__Passage for review__
=== Section Start ===

PCI DSS Requirements
PCI DSS applies to all companies which accept, process, and transmit payment cards. PCI SSC has a total of 12 requirements to manage cardholder data and provide a secure infrastructure securely. For the organization to be PCI compliant, more than 400 testing procedures must be carried out following 12 PCI requirements.
Below are general descriptions of the PCI DSS requirements:
PCI DSS Objective 1: Build and protect a secure network
PCI DSS Requirement 1: Install and maintain a firewall to protect your cardholder data.
The first requirement of PCI DSS is to use firewalls to protect your card data environment. Correctly built firewalls preserve the environment around your card data. Firewalls limit incoming and outgoing network traffic according to the rules and requirements created by your company.
PCI DSS Requirement 2: Do not use the manufacturer’s default values for device passwords and other security parameters.
Devices such as routers, firewalls, or POS systems have standard factory settings, such as usernames and passwords. Default settings and values make it easy to set up and support your device, but this also means that each model or version has the same username and password. Default passwords are easy to guess, and most of them are available on the Internet.
PCI DSS Objective 2: Protect Cardholder Data
PCI DSS Requirement 3: Protect stored cardholder data.

=== Section End ===

__Required action 1__
According to the PCI DSS passage, how many testing procedures must an organization carry out to be PCI compliant?
__Required action 2__
Reproduce the PCI DSS passage word for word from "Below are general" to "your cardholder data.".
The material has no connection to the PCI DSS passage.

__Records provided__

=== Section Start ===

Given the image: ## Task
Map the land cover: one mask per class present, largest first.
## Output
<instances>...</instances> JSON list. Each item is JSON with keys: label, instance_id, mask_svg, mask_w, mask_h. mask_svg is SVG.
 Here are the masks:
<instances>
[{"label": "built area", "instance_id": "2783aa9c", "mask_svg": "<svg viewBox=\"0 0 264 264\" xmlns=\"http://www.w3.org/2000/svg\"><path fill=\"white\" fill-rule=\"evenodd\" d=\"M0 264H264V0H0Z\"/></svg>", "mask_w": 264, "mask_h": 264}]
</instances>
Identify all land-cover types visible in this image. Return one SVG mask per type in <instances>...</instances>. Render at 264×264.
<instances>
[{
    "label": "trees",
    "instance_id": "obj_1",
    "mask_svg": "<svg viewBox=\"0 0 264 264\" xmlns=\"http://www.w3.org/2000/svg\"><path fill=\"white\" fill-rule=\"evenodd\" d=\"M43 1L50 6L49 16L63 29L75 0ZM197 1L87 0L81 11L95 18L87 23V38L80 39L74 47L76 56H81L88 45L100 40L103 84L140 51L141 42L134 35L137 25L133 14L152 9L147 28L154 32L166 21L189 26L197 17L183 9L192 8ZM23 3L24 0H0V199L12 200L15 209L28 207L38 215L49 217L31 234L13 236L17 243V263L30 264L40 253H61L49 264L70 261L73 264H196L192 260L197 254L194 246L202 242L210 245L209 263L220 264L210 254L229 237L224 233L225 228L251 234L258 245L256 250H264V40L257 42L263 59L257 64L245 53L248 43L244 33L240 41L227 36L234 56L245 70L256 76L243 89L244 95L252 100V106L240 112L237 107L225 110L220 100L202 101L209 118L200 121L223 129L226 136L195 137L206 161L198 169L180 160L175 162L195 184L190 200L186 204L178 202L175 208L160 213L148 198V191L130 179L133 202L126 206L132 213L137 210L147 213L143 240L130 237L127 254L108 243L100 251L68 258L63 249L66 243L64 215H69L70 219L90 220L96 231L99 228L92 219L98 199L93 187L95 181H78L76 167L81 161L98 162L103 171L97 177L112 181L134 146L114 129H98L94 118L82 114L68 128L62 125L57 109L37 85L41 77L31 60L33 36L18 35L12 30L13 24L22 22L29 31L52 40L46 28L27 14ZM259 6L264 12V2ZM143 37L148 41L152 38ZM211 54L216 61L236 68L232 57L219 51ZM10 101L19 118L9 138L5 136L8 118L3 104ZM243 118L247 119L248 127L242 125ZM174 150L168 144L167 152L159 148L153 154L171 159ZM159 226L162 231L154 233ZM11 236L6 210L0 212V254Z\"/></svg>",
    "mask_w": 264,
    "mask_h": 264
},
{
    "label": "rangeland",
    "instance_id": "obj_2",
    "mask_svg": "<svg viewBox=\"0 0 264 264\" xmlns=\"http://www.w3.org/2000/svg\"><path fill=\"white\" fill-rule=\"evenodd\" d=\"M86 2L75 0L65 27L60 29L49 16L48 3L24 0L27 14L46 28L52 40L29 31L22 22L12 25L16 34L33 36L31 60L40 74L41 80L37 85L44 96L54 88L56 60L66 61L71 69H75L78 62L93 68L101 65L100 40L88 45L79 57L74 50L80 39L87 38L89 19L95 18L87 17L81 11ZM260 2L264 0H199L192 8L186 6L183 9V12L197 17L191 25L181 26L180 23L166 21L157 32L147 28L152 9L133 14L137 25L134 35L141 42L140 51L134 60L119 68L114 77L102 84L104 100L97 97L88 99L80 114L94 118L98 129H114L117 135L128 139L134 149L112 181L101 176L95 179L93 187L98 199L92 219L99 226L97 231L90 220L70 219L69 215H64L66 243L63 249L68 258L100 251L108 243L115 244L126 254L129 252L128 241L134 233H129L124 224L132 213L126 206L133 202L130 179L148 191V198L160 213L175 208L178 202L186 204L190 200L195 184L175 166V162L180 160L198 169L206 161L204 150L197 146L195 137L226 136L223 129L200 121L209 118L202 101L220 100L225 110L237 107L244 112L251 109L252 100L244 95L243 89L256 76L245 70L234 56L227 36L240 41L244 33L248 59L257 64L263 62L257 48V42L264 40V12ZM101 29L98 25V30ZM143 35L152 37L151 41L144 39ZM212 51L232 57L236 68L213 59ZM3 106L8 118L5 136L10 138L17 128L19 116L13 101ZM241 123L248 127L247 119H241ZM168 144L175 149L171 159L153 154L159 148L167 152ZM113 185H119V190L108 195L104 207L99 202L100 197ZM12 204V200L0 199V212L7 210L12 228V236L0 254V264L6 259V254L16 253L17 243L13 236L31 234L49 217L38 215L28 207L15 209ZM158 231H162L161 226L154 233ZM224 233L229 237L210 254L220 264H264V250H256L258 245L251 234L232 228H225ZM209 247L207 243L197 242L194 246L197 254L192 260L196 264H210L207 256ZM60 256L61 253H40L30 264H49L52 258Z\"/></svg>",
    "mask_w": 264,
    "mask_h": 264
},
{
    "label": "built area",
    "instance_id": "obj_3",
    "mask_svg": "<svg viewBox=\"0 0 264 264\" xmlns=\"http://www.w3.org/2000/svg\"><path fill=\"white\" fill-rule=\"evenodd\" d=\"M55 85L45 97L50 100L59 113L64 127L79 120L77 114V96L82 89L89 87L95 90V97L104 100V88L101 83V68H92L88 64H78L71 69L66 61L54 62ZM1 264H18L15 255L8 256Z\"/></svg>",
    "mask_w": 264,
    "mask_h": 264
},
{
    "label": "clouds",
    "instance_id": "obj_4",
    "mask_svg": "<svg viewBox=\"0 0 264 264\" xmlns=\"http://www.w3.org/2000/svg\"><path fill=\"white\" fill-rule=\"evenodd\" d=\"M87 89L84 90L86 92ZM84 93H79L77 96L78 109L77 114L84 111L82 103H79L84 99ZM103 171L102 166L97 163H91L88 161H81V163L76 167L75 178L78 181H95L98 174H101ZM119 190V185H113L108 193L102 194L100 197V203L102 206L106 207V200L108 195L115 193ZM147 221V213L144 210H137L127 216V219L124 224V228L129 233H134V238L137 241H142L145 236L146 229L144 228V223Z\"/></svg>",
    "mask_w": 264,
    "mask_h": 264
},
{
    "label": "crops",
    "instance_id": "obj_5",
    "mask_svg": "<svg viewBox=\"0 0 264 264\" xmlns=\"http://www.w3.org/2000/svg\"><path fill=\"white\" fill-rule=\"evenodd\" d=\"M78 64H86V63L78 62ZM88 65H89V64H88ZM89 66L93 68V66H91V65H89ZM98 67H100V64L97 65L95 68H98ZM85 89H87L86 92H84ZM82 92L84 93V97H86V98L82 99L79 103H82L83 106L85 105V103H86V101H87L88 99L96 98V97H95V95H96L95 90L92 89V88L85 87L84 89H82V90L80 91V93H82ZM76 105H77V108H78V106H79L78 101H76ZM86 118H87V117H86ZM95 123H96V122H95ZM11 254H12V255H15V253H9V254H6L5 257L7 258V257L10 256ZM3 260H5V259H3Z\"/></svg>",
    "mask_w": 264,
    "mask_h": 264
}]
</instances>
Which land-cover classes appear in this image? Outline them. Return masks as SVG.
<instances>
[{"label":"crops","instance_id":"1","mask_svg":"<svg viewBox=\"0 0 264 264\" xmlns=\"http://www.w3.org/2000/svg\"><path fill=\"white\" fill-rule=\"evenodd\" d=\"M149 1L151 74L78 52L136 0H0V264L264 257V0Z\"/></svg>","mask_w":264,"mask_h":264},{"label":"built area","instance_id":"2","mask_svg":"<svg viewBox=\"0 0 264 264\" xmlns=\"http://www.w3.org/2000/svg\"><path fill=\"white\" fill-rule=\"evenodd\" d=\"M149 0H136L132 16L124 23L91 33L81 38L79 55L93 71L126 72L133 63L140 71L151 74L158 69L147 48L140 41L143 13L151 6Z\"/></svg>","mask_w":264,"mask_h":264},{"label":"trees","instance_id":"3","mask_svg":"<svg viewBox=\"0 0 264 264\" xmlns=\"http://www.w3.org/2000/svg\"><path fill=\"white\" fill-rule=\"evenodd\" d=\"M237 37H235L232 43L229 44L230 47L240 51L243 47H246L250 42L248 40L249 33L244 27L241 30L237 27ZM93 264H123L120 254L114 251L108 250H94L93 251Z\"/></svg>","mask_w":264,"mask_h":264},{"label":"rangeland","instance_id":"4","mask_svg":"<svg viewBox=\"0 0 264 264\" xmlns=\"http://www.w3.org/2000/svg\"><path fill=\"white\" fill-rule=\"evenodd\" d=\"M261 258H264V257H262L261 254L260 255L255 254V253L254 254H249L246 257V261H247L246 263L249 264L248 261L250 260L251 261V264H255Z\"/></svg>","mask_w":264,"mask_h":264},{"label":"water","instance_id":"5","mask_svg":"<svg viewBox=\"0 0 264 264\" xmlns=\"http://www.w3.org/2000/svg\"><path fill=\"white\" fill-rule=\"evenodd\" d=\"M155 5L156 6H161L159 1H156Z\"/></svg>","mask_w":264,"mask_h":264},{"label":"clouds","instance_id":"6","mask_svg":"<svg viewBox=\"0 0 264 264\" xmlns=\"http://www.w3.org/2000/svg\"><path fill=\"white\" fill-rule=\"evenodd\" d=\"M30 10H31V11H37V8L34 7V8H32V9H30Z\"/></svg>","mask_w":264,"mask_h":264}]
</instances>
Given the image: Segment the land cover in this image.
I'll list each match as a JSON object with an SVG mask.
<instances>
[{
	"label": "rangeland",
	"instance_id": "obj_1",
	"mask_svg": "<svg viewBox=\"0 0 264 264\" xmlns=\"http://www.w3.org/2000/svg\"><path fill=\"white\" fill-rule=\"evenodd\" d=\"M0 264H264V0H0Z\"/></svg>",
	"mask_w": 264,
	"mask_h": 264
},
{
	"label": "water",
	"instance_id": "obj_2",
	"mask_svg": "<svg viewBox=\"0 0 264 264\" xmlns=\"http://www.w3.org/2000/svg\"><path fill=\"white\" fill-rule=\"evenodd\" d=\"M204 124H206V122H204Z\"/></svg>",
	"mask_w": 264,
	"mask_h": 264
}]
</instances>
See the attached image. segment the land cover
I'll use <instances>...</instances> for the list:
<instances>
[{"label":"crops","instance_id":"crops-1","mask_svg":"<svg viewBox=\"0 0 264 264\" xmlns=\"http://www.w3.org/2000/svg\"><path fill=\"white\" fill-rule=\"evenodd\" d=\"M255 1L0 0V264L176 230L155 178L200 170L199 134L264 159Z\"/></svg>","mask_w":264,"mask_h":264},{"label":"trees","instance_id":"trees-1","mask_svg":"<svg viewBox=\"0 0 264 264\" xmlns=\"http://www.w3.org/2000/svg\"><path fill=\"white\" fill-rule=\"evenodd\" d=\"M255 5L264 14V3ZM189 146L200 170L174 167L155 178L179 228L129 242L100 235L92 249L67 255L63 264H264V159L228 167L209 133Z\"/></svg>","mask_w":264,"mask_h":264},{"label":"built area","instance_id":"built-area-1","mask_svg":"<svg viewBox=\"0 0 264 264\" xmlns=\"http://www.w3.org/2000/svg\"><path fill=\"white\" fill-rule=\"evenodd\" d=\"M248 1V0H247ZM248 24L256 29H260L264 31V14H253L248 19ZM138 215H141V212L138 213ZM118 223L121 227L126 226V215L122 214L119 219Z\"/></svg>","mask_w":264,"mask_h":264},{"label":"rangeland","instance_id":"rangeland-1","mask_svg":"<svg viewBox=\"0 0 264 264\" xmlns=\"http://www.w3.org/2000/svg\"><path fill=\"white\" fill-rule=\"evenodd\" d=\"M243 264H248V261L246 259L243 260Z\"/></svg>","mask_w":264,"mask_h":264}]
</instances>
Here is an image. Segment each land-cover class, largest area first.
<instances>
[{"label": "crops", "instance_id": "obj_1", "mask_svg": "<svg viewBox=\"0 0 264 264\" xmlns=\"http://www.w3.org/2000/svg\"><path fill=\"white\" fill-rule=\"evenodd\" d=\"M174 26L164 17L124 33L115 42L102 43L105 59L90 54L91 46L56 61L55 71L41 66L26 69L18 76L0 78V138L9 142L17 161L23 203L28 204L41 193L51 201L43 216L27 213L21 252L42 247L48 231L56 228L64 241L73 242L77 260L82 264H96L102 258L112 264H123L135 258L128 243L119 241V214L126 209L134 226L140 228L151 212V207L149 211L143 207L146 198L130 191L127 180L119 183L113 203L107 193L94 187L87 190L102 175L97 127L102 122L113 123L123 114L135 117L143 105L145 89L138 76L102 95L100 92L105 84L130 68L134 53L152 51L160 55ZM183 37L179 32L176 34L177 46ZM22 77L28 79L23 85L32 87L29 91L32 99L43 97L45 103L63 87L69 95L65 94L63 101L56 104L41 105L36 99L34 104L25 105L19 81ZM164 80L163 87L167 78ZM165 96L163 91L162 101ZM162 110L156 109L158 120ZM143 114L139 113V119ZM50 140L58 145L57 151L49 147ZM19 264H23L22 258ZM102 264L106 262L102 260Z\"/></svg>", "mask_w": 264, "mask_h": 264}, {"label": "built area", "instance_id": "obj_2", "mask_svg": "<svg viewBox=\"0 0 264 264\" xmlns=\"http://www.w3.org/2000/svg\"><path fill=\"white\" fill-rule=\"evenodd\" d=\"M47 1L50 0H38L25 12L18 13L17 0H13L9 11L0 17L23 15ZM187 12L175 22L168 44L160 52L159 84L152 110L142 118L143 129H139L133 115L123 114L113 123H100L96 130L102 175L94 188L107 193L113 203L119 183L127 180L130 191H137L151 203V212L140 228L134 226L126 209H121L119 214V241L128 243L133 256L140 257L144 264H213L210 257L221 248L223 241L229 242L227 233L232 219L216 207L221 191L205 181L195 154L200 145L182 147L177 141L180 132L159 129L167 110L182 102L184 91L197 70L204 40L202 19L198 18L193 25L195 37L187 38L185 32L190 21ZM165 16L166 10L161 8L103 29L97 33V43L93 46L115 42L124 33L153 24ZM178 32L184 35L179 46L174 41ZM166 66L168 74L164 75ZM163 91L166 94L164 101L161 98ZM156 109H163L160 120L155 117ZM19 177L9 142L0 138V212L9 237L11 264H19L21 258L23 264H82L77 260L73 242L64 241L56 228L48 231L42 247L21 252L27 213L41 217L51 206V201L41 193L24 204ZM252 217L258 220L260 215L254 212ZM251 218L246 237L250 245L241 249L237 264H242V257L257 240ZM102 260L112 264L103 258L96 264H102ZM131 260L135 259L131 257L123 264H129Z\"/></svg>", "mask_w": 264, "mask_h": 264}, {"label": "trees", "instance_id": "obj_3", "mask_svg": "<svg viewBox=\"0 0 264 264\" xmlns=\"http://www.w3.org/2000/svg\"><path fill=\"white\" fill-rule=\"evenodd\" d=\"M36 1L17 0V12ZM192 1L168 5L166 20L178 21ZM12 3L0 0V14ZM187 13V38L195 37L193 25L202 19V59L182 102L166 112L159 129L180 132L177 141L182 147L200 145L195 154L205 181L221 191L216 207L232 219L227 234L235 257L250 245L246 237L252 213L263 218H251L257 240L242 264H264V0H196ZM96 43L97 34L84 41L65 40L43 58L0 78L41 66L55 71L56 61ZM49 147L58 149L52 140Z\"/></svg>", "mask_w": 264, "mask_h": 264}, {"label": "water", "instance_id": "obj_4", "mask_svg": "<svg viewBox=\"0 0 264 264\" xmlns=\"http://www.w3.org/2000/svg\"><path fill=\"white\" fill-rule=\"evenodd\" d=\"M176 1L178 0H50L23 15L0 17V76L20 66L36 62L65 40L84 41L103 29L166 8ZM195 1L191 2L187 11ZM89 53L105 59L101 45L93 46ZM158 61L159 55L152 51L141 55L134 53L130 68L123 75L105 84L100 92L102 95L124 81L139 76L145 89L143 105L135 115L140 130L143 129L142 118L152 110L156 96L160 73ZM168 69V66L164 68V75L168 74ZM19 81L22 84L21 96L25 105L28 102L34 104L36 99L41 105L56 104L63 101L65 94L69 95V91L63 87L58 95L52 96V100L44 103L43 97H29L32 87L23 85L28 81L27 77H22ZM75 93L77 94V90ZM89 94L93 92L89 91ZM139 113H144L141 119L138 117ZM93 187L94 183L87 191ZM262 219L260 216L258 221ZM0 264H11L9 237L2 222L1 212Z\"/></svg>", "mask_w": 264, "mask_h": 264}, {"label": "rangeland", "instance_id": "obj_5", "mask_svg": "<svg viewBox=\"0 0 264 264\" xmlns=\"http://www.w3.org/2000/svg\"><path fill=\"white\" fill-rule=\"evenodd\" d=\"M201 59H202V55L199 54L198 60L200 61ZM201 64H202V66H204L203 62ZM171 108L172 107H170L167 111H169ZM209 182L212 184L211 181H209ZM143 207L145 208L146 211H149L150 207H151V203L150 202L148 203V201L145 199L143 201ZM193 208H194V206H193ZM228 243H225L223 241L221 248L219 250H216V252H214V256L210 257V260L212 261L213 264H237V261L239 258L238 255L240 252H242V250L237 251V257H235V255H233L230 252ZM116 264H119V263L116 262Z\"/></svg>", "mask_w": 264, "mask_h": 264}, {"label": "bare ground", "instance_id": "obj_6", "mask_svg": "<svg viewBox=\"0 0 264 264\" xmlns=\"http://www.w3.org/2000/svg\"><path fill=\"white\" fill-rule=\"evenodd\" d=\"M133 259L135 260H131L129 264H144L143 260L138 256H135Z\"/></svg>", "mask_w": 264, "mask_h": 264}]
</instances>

=== Section End ===

__Exercise response 1__
More than 400.

__Exercise response 2__
Below are general descriptions of the PCI DSS requirements:
PCI DSS Objective 1: Build and protect a secure network
PCI DSS Requirement 1: Install and maintain a firewall to protect your cardholder data.